### WORK INSTRUCTION
Look through the records below and copy each line that includes the word "health".

====== RECORDS TO PROCESS ======

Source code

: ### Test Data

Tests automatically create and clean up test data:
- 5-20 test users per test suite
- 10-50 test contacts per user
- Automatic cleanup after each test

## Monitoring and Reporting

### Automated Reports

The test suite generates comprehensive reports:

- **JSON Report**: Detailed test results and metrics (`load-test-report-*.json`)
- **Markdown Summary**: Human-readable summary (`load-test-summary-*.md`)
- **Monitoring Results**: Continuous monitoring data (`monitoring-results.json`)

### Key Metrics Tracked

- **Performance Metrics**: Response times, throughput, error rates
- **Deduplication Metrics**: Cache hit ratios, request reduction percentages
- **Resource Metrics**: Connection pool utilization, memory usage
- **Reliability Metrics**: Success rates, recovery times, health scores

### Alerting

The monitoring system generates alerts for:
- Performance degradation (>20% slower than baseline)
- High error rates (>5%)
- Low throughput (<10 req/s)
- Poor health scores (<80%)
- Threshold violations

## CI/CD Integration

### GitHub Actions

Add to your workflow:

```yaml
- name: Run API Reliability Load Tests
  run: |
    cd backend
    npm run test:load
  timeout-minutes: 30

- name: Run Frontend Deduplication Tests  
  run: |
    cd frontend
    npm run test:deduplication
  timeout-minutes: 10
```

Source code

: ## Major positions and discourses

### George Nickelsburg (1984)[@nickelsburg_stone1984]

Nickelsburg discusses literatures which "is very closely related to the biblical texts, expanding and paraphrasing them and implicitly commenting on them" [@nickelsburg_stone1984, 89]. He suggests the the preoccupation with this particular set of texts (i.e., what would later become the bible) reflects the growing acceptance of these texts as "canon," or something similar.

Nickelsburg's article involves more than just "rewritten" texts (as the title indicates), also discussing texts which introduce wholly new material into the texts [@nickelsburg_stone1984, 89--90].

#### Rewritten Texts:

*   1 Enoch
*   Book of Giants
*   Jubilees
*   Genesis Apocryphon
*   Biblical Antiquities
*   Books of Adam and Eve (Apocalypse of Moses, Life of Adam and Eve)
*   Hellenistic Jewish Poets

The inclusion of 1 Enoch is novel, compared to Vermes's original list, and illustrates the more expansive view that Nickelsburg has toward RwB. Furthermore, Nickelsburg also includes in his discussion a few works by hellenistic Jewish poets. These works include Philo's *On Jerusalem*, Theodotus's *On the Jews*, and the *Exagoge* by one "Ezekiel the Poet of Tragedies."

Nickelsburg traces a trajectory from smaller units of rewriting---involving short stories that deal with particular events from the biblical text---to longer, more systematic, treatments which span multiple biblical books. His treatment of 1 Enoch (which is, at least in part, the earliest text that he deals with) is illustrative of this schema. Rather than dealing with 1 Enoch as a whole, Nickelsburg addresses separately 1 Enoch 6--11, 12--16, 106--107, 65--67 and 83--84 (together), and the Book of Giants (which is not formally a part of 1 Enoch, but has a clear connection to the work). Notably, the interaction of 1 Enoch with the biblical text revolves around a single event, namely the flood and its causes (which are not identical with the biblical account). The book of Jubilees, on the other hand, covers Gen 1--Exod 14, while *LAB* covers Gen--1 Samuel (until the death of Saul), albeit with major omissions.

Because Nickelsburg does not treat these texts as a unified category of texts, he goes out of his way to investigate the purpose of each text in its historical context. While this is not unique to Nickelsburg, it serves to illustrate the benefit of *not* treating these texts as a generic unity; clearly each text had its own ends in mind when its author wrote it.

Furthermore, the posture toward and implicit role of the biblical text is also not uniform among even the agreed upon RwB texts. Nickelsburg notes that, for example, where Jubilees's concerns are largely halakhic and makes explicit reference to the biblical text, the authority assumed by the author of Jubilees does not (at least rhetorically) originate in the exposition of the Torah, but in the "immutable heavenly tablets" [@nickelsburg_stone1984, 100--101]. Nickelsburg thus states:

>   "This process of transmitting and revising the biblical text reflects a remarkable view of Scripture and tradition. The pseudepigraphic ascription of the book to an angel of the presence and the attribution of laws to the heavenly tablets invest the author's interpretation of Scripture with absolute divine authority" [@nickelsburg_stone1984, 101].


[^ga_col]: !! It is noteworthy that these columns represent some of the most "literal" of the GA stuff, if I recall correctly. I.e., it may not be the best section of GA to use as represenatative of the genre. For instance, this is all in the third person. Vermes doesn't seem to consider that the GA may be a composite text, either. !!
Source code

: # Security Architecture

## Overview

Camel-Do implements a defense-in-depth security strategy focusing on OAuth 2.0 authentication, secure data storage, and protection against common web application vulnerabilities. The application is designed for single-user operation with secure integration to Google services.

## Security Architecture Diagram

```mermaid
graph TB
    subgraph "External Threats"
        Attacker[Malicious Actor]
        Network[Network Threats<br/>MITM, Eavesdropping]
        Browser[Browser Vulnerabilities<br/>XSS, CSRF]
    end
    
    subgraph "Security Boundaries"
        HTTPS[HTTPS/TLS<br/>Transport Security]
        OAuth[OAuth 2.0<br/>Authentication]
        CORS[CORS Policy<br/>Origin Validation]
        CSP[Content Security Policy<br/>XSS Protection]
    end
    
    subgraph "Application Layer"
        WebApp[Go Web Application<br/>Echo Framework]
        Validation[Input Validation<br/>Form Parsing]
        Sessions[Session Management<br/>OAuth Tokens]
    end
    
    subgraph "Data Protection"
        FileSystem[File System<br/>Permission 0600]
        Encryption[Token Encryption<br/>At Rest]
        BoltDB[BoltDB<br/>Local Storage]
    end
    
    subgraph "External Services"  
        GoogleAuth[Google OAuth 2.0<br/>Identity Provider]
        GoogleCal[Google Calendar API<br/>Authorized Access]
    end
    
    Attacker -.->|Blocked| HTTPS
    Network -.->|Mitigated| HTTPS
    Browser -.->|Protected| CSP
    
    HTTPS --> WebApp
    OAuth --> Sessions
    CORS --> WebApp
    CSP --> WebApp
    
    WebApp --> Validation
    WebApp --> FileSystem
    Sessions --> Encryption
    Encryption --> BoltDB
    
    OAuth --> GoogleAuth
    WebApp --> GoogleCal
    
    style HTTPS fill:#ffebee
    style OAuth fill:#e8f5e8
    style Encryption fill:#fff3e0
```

======
====== RECORDS TO PROCESS ======

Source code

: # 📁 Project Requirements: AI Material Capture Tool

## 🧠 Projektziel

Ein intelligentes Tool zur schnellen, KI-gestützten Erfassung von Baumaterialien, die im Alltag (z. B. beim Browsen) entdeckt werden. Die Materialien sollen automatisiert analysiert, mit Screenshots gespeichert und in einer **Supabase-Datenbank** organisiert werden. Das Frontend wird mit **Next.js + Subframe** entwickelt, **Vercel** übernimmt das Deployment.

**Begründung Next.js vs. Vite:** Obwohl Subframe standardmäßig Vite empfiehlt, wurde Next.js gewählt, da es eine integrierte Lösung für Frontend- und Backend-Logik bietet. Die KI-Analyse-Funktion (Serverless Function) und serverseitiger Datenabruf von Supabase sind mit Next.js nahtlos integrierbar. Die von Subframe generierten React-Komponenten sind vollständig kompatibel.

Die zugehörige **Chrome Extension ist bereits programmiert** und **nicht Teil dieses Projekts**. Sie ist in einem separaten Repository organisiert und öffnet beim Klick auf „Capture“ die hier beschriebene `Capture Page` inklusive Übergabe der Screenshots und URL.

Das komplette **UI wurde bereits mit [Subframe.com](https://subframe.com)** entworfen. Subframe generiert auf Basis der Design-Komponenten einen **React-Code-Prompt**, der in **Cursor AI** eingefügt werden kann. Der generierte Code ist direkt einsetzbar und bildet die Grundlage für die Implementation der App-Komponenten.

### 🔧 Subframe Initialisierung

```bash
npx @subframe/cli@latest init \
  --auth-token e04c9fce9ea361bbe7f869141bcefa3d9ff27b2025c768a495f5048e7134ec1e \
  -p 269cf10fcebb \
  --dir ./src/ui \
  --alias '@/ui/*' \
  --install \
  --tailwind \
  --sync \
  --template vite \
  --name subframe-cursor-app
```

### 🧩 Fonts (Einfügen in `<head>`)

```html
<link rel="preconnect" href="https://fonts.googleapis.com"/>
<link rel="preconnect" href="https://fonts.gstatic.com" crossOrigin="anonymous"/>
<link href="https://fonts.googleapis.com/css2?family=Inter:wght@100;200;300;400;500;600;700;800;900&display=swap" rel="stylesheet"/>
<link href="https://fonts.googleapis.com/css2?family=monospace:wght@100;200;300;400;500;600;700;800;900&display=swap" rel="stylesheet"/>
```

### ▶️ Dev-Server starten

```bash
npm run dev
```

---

======
====== RECORDS TO PROCESS ======

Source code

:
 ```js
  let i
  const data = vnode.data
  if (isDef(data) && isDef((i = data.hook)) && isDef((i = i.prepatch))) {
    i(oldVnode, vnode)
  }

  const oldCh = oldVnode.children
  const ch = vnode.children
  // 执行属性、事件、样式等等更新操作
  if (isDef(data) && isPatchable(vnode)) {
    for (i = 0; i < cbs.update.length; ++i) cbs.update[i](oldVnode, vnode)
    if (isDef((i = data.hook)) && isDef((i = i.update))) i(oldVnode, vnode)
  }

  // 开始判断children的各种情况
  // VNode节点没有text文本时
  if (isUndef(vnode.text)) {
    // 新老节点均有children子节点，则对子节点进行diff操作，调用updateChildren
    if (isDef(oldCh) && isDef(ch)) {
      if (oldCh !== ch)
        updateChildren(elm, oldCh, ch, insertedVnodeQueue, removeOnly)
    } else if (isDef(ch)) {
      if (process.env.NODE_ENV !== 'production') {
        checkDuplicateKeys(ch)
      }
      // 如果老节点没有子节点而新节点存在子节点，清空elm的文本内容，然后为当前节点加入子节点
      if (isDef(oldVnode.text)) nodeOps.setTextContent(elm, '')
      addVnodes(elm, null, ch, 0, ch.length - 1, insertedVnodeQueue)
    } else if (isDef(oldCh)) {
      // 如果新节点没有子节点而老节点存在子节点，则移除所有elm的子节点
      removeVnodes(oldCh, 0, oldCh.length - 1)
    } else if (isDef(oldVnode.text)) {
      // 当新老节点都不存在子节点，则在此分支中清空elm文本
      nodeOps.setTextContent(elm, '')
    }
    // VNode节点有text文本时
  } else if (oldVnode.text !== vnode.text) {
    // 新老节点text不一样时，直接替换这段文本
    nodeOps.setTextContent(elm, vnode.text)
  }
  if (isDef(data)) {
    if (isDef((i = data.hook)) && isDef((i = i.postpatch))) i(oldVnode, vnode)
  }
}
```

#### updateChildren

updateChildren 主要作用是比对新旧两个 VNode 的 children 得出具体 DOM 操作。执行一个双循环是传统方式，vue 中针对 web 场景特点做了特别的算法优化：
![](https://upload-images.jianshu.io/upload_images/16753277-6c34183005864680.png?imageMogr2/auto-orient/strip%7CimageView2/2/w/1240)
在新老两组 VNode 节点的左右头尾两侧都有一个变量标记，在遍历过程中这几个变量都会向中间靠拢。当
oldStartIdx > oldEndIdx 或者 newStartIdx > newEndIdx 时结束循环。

======

### SOLUTION FOR THIS EXERCISE
- **Reliability Metrics**: Success rates, recovery times, health scores
- Poor health scores (<80%)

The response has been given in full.